_WHAT TO PRODUCE_
All of the data must be written out verbatim, with pictures excluded.

_INPUT FOR THIS TASK_
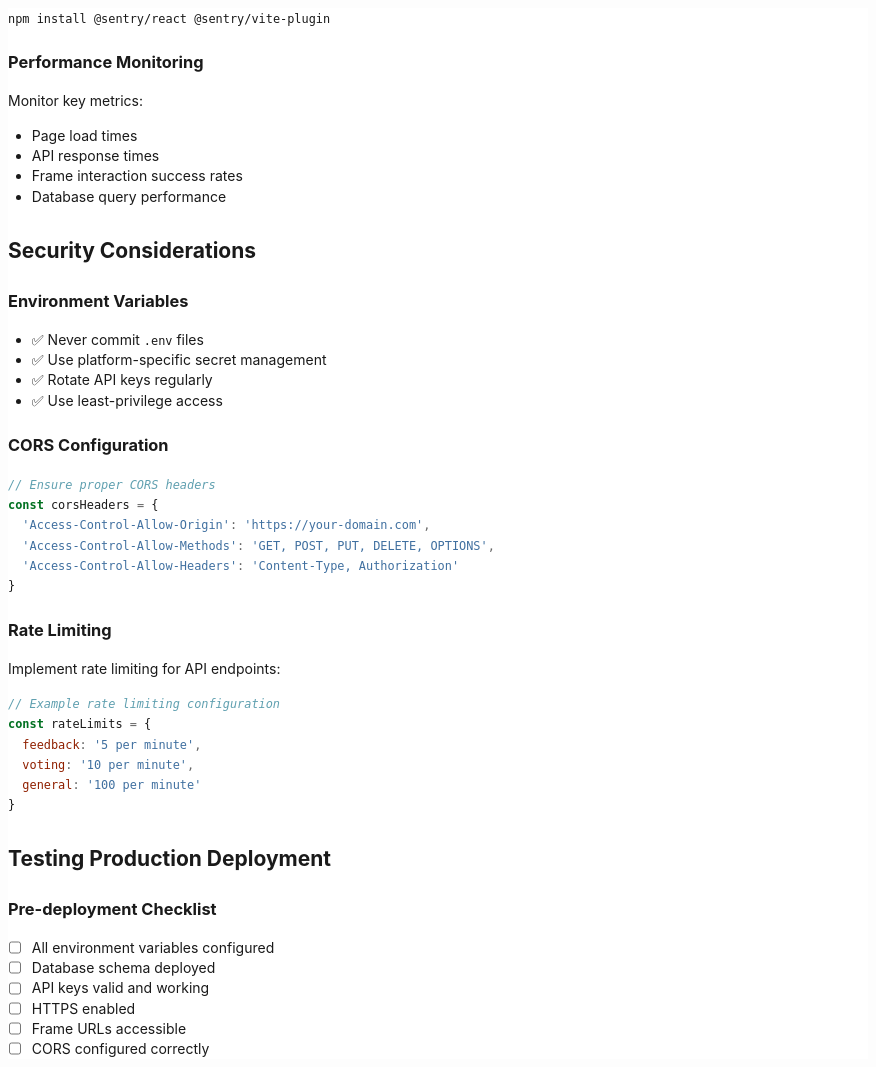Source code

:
 ```bash
npm install @sentry/react @sentry/vite-plugin
```

### Performance Monitoring

Monitor key metrics:
- Page load times
- API response times
- Frame interaction success rates
- Database query performance

## Security Considerations

### Environment Variables

- ✅ Never commit `.env` files
- ✅ Use platform-specific secret management
- ✅ Rotate API keys regularly
- ✅ Use least-privilege access

### CORS Configuration

```javascript
// Ensure proper CORS headers
const corsHeaders = {
  'Access-Control-Allow-Origin': 'https://your-domain.com',
  'Access-Control-Allow-Methods': 'GET, POST, PUT, DELETE, OPTIONS',
  'Access-Control-Allow-Headers': 'Content-Type, Authorization'
}
```

### Rate Limiting

Implement rate limiting for API endpoints:

```javascript
// Example rate limiting configuration
const rateLimits = {
  feedback: '5 per minute',
  voting: '10 per minute',
  general: '100 per minute'
}
```

## Testing Production Deployment

### Pre-deployment Checklist

- [ ] All environment variables configured
- [ ] Database schema deployed
- [ ] API keys valid and working
- [ ] HTTPS enabled
- [ ] Frame URLs accessible
- [ ] CORS configured correctly
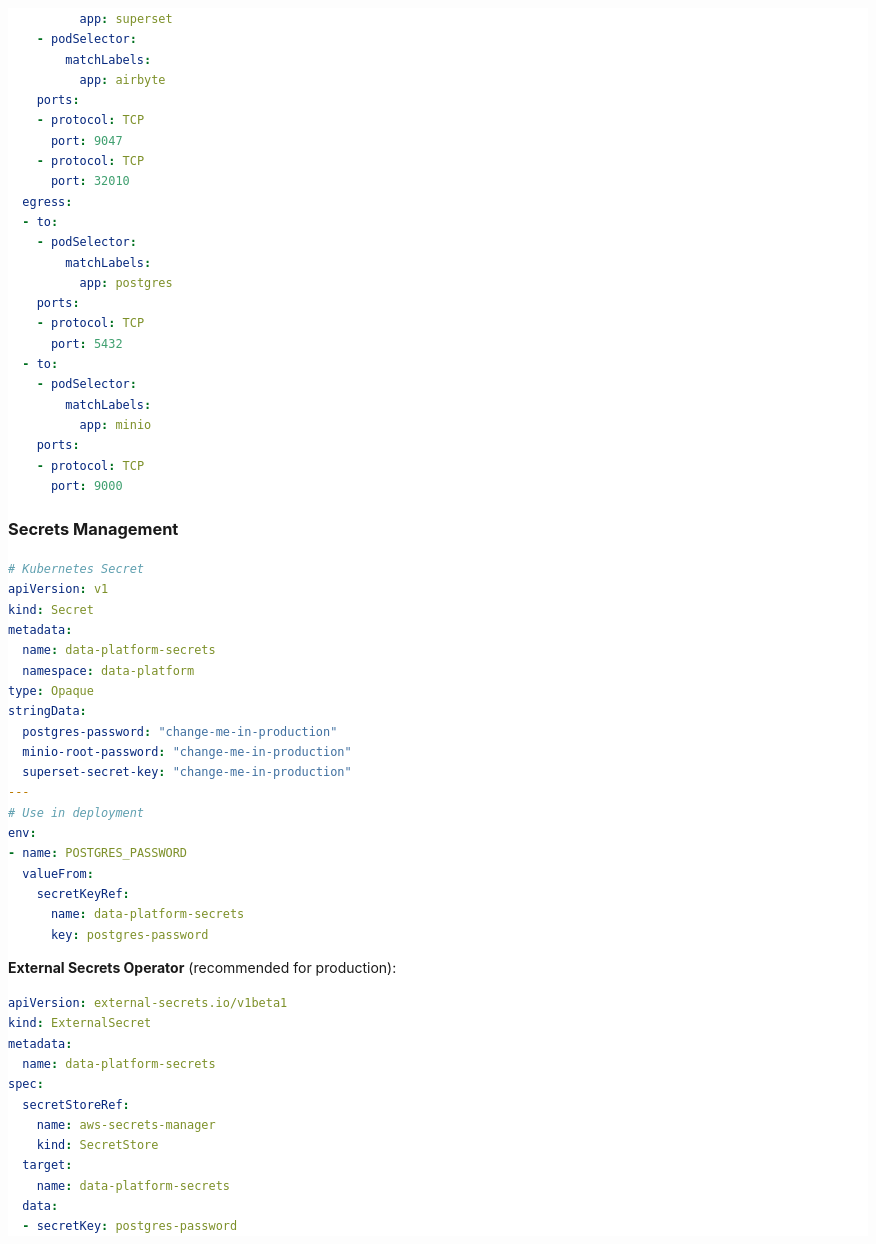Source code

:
 ```yaml
          app: superset
    - podSelector:
        matchLabels:
          app: airbyte
    ports:
    - protocol: TCP
      port: 9047
    - protocol: TCP
      port: 32010
  egress:
  - to:
    - podSelector:
        matchLabels:
          app: postgres
    ports:
    - protocol: TCP
      port: 5432
  - to:
    - podSelector:
        matchLabels:
          app: minio
    ports:
    - protocol: TCP
      port: 9000
```

### Secrets Management

```yaml
# Kubernetes Secret
apiVersion: v1
kind: Secret
metadata:
  name: data-platform-secrets
  namespace: data-platform
type: Opaque
stringData:
  postgres-password: "change-me-in-production"
  minio-root-password: "change-me-in-production"
  superset-secret-key: "change-me-in-production"
---
# Use in deployment
env:
- name: POSTGRES_PASSWORD
  valueFrom:
    secretKeyRef:
      name: data-platform-secrets
      key: postgres-password
```

**External Secrets Operator** (recommended for production):
```yaml
apiVersion: external-secrets.io/v1beta1
kind: ExternalSecret
metadata:
  name: data-platform-secrets
spec:
  secretStoreRef:
    name: aws-secrets-manager
    kind: SecretStore
  target:
    name: data-platform-secrets
  data:
  - secretKey: postgres-password
```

_ANSWER SECTION_
Source code

:
 ```bash
npm install @sentry/react @sentry/vite-plugin
```

### Performance Monitoring

Monitor key metrics:
- Page load times
- API response times
- Frame interaction success rates
- Database query performance

## Security Considerations

### Environment Variables

- ✅ Never commit `.env` files
- ✅ Use platform-specific secret management
- ✅ Rotate API keys regularly
- ✅ Use least-privilege access

### CORS Configuration

```javascript
// Ensure proper CORS headers
const corsHeaders = {
  'Access-Control-Allow-Origin': 'https://your-domain.com',
  'Access-Control-Allow-Methods': 'GET, POST, PUT, DELETE, OPTIONS',
  'Access-Control-Allow-Headers': 'Content-Type, Authorization'
}
```

### Rate Limiting

Implement rate limiting for API endpoints:

```javascript
// Example rate limiting configuration
const rateLimits = {
  feedback: '5 per minute',
  voting: '10 per minute',
  general: '100 per minute'
}
```

## Testing Production Deployment

### Pre-deployment Checklist

- [ ] All environment variables configured
- [ ] Database schema deployed
- [ ] API keys valid and working
- [ ] HTTPS enabled
- [ ] Frame URLs accessible
- [ ] CORS configured correctly
Source code

:
 ```yaml
          app: superset
    - podSelector:
        matchLabels:
          app: airbyte
    ports:
    - protocol: TCP
      port: 9047
    - protocol: TCP
      port: 32010
  egress:
  - to:
    - podSelector:
        matchLabels:
          app: postgres
    ports:
    - protocol: TCP
      port: 5432
  - to:
    - podSelector:
        matchLabels:
          app: minio
    ports:
    - protocol: TCP
      port: 9000
```

### Secrets Management

```yaml
# Kubernetes Secret
apiVersion: v1
kind: Secret
metadata:
  name: data-platform-secrets
  namespace: data-platform
type: Opaque
stringData:
  postgres-password: "change-me-in-production"
  minio-root-password: "change-me-in-production"
  superset-secret-key: "change-me-in-production"
---
# Use in deployment
env:
- name: POSTGRES_PASSWORD
  valueFrom:
    secretKeyRef:
      name: data-platform-secrets
      key: postgres-password
```

**External Secrets Operator** (recommended for production):
```yaml
apiVersion: external-secrets.io/v1beta1
kind: ExternalSecret
metadata:
  name: data-platform-secrets
spec:
  secretStoreRef:
    name: aws-secrets-manager
    kind: SecretStore
  target:
    name: data-platform-secrets
  data:
  - secretKey: postgres-password
```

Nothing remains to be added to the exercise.